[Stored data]
◇ ◇ ◇ ◇ ◇

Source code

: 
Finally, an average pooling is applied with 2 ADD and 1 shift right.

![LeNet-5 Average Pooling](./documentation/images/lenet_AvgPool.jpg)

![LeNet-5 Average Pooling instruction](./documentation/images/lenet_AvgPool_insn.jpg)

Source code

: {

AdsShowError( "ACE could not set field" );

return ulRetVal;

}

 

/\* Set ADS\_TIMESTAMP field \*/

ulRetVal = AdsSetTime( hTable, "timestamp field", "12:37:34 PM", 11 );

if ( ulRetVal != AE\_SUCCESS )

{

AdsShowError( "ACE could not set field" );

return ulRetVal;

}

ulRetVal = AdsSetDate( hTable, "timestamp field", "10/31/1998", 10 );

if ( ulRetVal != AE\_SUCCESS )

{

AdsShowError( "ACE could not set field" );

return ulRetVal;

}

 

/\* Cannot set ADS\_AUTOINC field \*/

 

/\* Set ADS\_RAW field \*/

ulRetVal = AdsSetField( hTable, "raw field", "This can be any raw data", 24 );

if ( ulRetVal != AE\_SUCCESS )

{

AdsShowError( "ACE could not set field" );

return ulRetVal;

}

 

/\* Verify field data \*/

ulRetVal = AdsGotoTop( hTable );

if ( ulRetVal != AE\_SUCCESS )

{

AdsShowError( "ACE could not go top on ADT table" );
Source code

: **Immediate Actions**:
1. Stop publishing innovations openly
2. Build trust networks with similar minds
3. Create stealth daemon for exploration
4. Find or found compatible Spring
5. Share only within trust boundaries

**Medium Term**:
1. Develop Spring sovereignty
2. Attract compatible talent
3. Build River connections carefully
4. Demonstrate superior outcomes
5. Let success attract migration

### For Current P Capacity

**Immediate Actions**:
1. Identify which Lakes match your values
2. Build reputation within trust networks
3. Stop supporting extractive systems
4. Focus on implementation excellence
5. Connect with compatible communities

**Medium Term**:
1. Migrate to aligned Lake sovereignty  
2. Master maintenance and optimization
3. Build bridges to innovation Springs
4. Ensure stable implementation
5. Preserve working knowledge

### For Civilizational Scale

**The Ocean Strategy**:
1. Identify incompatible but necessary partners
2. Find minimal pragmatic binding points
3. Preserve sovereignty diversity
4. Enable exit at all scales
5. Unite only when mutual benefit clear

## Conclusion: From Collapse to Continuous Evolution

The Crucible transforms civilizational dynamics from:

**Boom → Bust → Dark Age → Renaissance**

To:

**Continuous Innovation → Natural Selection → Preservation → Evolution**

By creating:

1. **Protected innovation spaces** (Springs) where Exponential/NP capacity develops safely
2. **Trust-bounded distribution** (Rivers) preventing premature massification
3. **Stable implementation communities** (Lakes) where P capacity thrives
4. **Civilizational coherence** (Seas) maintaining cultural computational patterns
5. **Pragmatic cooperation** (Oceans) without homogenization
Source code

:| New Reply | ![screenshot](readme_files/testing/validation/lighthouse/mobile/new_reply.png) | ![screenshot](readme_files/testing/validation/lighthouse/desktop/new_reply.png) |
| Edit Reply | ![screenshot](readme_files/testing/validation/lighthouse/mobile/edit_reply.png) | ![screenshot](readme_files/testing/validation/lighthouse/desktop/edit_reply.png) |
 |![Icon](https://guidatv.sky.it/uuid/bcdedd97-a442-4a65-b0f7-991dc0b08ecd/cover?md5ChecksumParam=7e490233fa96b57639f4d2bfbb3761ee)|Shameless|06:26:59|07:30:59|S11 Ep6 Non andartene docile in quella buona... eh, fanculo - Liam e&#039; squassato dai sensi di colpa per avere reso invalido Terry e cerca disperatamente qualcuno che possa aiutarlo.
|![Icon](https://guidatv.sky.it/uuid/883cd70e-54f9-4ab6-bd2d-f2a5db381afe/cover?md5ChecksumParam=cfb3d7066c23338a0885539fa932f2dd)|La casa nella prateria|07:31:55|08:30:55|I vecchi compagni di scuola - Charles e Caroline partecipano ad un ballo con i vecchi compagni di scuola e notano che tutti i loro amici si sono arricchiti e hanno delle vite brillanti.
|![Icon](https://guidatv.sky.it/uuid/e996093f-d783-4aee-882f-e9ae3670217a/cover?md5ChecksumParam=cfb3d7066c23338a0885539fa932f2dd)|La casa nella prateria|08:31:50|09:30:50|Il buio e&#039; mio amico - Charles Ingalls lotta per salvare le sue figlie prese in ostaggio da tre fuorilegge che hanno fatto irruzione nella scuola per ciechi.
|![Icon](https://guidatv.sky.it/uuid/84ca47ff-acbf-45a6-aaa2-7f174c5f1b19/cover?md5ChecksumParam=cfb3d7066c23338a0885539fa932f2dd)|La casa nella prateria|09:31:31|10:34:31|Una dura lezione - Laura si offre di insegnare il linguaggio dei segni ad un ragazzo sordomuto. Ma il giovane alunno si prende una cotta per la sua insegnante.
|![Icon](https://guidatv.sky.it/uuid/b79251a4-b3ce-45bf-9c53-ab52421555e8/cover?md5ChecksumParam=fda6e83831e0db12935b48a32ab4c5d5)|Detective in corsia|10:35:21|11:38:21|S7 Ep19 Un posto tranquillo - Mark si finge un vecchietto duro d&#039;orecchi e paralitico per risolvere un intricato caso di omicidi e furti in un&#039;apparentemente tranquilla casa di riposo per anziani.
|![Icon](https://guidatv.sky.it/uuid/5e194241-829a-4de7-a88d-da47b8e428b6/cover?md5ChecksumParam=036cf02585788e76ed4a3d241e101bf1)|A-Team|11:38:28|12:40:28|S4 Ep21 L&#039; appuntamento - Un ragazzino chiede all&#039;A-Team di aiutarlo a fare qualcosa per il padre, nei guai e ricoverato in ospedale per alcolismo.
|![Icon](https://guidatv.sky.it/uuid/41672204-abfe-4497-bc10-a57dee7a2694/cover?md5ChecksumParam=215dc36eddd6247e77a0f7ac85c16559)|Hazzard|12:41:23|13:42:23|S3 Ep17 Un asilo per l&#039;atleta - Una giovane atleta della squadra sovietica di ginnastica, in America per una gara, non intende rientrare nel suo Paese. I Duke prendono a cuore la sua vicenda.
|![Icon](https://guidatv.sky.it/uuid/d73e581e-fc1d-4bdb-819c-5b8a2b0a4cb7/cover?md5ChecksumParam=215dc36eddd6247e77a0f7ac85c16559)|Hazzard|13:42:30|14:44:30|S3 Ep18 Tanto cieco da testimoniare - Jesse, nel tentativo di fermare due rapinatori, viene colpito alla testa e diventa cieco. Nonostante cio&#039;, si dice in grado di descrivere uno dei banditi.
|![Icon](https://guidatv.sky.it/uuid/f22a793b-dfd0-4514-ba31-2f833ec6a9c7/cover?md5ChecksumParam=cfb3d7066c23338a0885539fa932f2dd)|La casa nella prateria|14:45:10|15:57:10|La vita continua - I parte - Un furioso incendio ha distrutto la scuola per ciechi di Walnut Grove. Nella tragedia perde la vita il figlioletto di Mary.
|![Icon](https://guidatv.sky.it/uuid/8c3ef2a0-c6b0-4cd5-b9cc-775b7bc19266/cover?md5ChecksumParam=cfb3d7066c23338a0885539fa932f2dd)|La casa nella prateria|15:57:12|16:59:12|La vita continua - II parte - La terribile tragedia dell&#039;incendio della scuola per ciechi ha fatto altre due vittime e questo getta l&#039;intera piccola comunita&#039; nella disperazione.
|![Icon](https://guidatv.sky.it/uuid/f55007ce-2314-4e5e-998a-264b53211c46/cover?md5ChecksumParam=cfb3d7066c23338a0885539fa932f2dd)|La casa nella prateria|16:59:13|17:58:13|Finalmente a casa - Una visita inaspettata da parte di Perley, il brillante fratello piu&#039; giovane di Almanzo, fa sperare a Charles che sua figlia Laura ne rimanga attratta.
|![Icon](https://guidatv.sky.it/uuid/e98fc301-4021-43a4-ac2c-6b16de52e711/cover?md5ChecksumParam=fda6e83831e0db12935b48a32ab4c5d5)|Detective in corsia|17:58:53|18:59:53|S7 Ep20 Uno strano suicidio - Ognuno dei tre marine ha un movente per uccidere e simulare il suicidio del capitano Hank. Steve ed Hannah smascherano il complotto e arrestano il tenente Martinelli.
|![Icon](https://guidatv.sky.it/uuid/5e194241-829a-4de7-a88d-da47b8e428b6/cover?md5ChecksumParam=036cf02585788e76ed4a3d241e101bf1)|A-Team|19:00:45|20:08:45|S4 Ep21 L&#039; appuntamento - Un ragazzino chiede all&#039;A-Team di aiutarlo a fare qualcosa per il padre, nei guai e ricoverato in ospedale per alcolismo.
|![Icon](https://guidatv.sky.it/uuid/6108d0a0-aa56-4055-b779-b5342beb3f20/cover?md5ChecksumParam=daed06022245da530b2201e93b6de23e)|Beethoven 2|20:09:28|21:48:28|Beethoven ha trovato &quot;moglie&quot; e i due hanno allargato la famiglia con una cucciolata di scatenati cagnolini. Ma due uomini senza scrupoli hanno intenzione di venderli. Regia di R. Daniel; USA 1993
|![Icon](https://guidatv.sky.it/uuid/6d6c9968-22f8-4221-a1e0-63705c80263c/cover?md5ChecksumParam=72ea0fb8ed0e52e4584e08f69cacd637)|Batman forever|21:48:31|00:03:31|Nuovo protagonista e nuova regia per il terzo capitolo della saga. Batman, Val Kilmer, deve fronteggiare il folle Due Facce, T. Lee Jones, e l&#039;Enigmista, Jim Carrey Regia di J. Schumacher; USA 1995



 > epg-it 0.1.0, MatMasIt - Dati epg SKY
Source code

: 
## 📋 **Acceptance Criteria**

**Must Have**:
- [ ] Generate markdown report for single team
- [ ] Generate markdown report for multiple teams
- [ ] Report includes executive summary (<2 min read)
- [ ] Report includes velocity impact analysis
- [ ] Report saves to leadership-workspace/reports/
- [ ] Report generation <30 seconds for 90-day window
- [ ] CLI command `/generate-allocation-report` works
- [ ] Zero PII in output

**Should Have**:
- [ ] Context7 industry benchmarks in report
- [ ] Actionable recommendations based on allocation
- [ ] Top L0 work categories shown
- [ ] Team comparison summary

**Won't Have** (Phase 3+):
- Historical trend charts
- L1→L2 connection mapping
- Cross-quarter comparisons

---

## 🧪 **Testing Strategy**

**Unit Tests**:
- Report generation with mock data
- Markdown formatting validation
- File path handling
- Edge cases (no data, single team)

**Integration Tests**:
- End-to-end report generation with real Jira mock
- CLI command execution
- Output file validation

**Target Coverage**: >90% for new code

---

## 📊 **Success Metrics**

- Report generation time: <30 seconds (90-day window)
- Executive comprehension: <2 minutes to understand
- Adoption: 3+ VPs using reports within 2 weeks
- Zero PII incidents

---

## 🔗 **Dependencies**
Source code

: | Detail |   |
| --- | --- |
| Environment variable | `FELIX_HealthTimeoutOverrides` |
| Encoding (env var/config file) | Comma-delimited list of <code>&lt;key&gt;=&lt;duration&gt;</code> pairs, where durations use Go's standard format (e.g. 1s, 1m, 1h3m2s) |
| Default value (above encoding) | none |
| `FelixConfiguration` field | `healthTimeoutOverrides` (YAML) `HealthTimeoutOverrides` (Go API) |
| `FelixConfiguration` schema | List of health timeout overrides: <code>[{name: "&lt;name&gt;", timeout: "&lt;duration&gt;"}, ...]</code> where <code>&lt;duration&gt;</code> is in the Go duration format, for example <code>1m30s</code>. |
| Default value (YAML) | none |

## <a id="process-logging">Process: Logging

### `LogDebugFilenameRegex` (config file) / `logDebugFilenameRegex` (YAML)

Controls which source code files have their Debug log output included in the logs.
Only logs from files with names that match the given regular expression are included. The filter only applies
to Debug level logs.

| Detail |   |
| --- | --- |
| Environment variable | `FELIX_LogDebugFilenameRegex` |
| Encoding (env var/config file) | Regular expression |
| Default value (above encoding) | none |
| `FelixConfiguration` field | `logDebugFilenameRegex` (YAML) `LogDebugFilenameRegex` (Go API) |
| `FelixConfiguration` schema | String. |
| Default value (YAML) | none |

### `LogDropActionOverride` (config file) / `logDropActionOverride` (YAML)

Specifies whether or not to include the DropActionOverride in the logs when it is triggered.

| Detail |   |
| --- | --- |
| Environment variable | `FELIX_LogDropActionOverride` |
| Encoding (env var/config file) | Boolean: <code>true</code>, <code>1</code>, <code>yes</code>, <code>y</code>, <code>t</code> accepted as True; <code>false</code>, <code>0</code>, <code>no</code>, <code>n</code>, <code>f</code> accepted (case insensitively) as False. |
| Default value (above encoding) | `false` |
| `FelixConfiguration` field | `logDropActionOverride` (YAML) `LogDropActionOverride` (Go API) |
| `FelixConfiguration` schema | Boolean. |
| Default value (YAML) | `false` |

◇ ◇ ◇ ◇ ◇

> _TASK TO COMPLETE_:
Quote in full each line from the top of the records above through the line with "4. Demonstrate superior outcomes"; stop after that line.

> _OUTPUT FOR THIS EXERCISE_:
Source code

: 
Finally, an average pooling is applied with 2 ADD and 1 shift right.

![LeNet-5 Average Pooling](./documentation/images/lenet_AvgPool.jpg)

![LeNet-5 Average Pooling instruction](./documentation/images/lenet_AvgPool_insn.jpg)

Source code

: {

AdsShowError( "ACE could not set field" );

return ulRetVal;

}

 

/\* Set ADS\_TIMESTAMP field \*/

ulRetVal = AdsSetTime( hTable, "timestamp field", "12:37:34 PM", 11 );

if ( ulRetVal != AE\_SUCCESS )

{

AdsShowError( "ACE could not set field" );

return ulRetVal;

}

ulRetVal = AdsSetDate( hTable, "timestamp field", "10/31/1998", 10 );

if ( ulRetVal != AE\_SUCCESS )

{

AdsShowError( "ACE could not set field" );

return ulRetVal;

}

 

/\* Cannot set ADS\_AUTOINC field \*/

 

/\* Set ADS\_RAW field \*/

ulRetVal = AdsSetField( hTable, "raw field", "This can be any raw data", 24 );

if ( ulRetVal != AE\_SUCCESS )

{

AdsShowError( "ACE could not set field" );

return ulRetVal;

}

 

/\* Verify field data \*/

ulRetVal = AdsGotoTop( hTable );

if ( ulRetVal != AE\_SUCCESS )

{

AdsShowError( "ACE could not go top on ADT table" );
Source code

: **Immediate Actions**:
1. Stop publishing innovations openly
2. Build trust networks with similar minds
3. Create stealth daemon for exploration
4. Find or found compatible Spring
5. Share only within trust boundaries

**Medium Term**:
1. Develop Spring sovereignty
2. Attract compatible talent
3. Build River connections carefully
4. Demonstrate superior outcomes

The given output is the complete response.